JAKARTA, SELASA - Presiden Susilo Bambang Yudhoyono menyatakan kebijakan politik luar negeri tetap bebas aktif tetapi bila ada benturan dengan kepentingan internasional, maka akan diutamakan kepentingan nasional.
Hal itu disampaikan Presiden SBY dalam pidatonya dalam Foreign Policy Breakfast ke-46 untuk memperingati Ulang Tahun Departemen Luar Negeri RI ke-63 di Gedung Pancasila, Selasa (19/8).
"Bila ada konflik dengan negara lain, maka pilihan pertama adalah diplomasi. Menggunakan instrumen militer seperti perang itu pilihan terakhir dengan pertimbangan untuk mempertahankan kedaulatan pemerintah," ujar Presiden.

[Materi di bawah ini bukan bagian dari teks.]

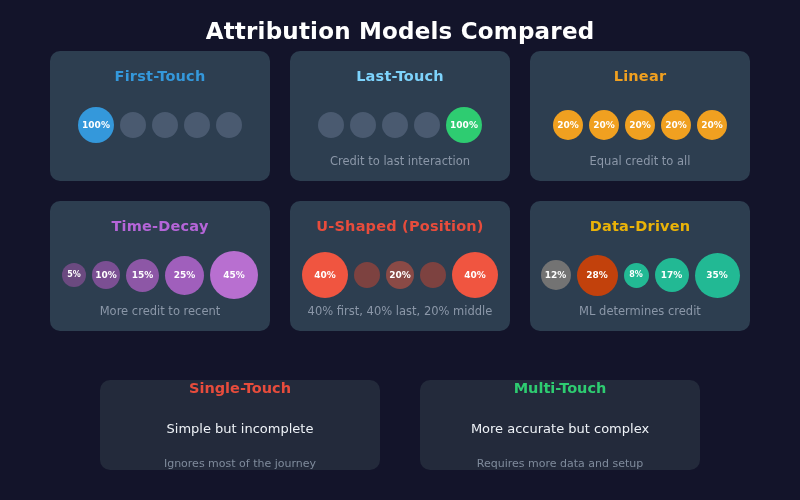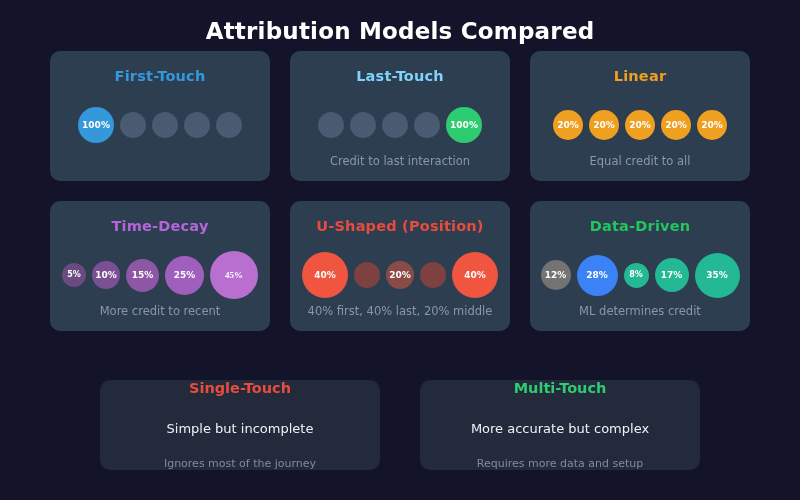--- a/index.html
+++ b/index.html
@@ -151,40 +151,40 @@
       </div>
       <div class="model-caption">Equal credit to all</div>
     </div>
     <div class="model-card">
       <div class="model-title" style="color: rgb(181, 101, 216);">Time-Decay</div>
       <div class="bubble-row">
         <div class="bubble" style="width: 24px; height: 24px; background: rgb(107, 74, 128); margin: 0px 3px; font-size: 8px;">5%</div>
         <div class="bubble" style="width: 28px; height: 28px; background: rgb(123, 79, 147); margin: 0px 3px;">10%</div>
         <div class="bubble" style="width: 33px; height: 33px; background: rgb(141, 87, 166); margin: 12px 3px;">15%</div>
         <div class="bubble" style="width: 39px; height: 39px; background: rgb(160, 95, 188); margin: 0px 3px;">25%</div>
-        <div class="bubble" style="width: 48px; height: 48px; background: rgb(184, 111, 208); margin: 0px 3px; font-family: Liberation Serif, serif;">45%</div>
+        <div class="bubble" style="width: 48px; height: 48px; background: rgb(184, 111, 208); margin: 0px 3px;">45%</div>
       </div>
       <div class="model-caption">More credit to recent</div>
     </div>
     <div class="model-card">
       <div class="model-title" style="color: rgb(231, 76, 60);">U-Shaped (Position)</div>
       <div class="bubble-row">
         <div class="bubble" style="width: 46px; height: 46px; background: rgb(240, 85, 64); margin: 0px 3px;">40%</div>
         <div class="bubble" style="width: 26px; height: 26px; background: rgb(125, 66, 64); margin: 0px 3px; font-size: 8px;"></div>
         <div class="bubble" style="width: 28px; height: 28px; background: rgb(138, 74, 70); margin: 0px 3px;">20%</div>
         <div class="bubble" style="width: 26px; height: 26px; background: rgb(125, 66, 64); margin: 0px 3px; font-size: 8px;"></div>
         <div class="bubble" style="width: 46px; height: 46px; background: rgb(240, 85, 64); margin: 0px 3px;">40%</div>
       </div>
       <div class="model-caption">40% first, 40% last, 20% middle</div>
     </div>
     <div class="model-card">
-      <div class="model-title" style="color: #22c55e;">Data-Driven</div>
+      <div class="model-title" style="color: #eab308;">Data-Driven</div>
       <div class="bubble-row">
         <div class="bubble" style="width: 30px; height: 30px; background: #737373; margin: 0px 3px;">12%</div>
-        <div class="bubble" style="width: 41px; height: 41px; background: #3b82f6; margin: 0px 3px;">28%</div>
+        <div class="bubble" style="width: 41px; height: 41px; background: #c2410c; margin: 0px 3px;">28%</div>
         <div class="bubble" style="width: 25px; height: 25px; background: rgb(34, 185, 148); margin: 0px 3px; font-size: 8px;">8%</div>
         <div class="bubble" style="width: 34px; height: 34px; background: rgb(34, 185, 148); margin: 0px 3px;">17%</div>
         <div class="bubble" style="width: 45px; height: 45px; background: rgb(34, 185, 148); margin: 0px 3px;">35%</div>
       </div>
       <div class="model-caption">ML determines credit</div>
     </div>
   </div>
 
 <div class="summary-row">
     <div class="summary-card">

Ia mencontohkan dalam kasus Ambalat dengan Malaysia, saat itu kalau bangsa ini ingin perang, kita bisa memilih perang. "Tapi apa itu cocok dengan imbangan daya tempur, kekuatan militer, dan sebagainya. Kalau dari sisi emosional, kita bisa saja perang, tapi dari sisi rasional apa sudah sesuai," tambahnya.
Presiden juga sempat menceritakan ketika ia memimpin kapal perang hingga ke perbatasan Ambalat dalam pidatonya. "Saat itu ibaratnya saya nyemplung ke depan, itu sudah wilayah Malaysia. Kalau mau perang, ya kita perang, tapi kan kita juga harus pertanggungjawabkan pada bangsa dan masa depan negara nantinya," ujarnya.
Ia juga menjelaskan ke depan Indonesia harus menjadi bagian untuk membangun hubungan bilateral, regional maupun multilateral dengan negara-negara lain sebagai bagian dari politik bebas aktif.